■ Information supplied ■
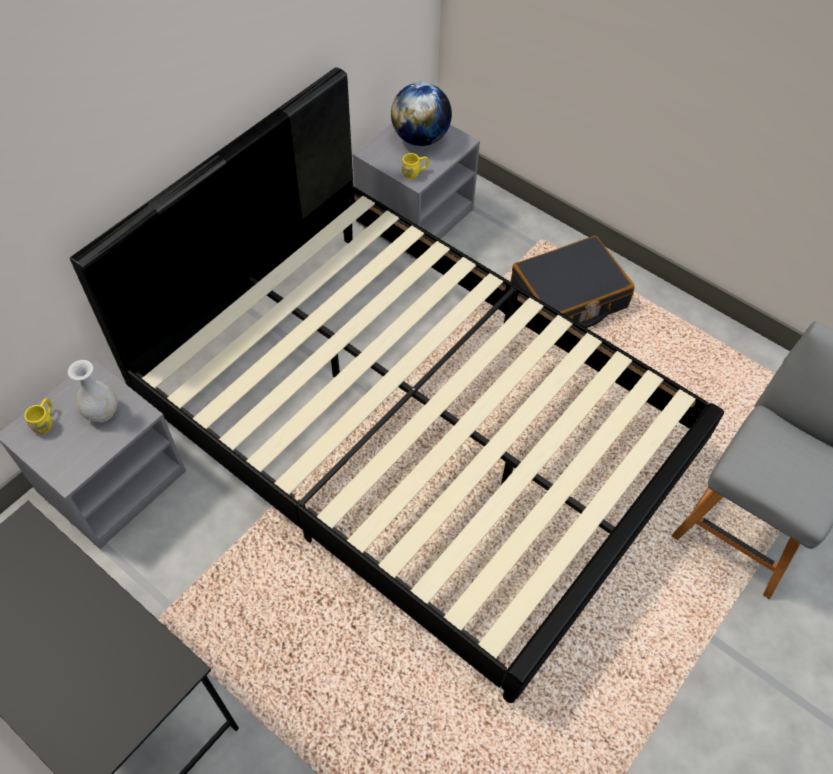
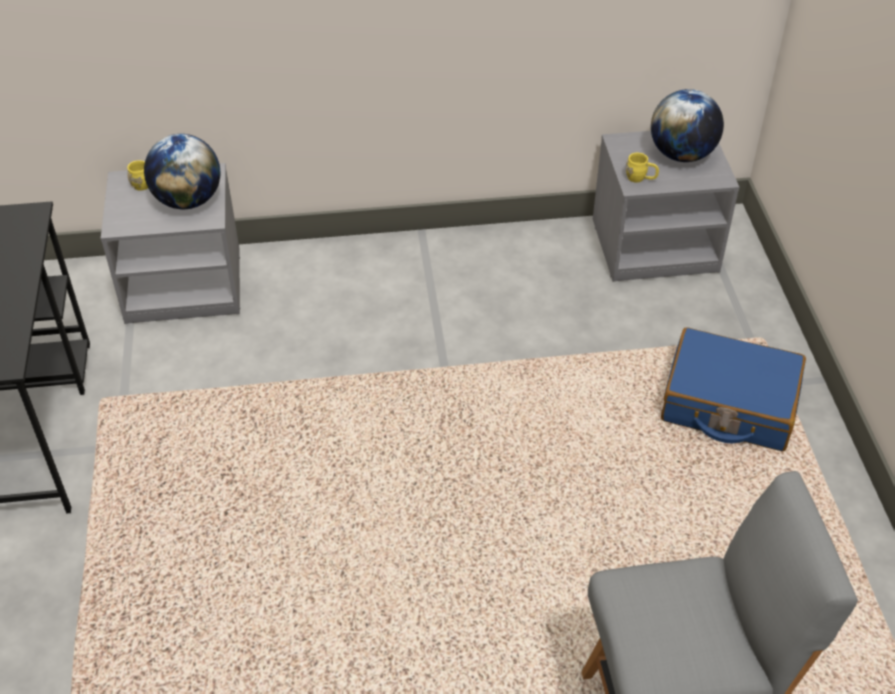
camera: 45 degrees right, 10 degrees down
(102, 412) = (188, 201): white vase -> globe
(415, 430) = (448, 411): black bed -> none
(568, 298) = (729, 404): black suitcase -> blue suitcase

■ Exercise directions ■
Omit the pictures and give the material again, exactly and in full.

■ Problem solution ■
camera: 45 degrees right, 10 degrees down
(102, 412) = (188, 201): white vase -> globe
(415, 430) = (448, 411): black bed -> none
(568, 298) = (729, 404): black suitcase -> blue suitcase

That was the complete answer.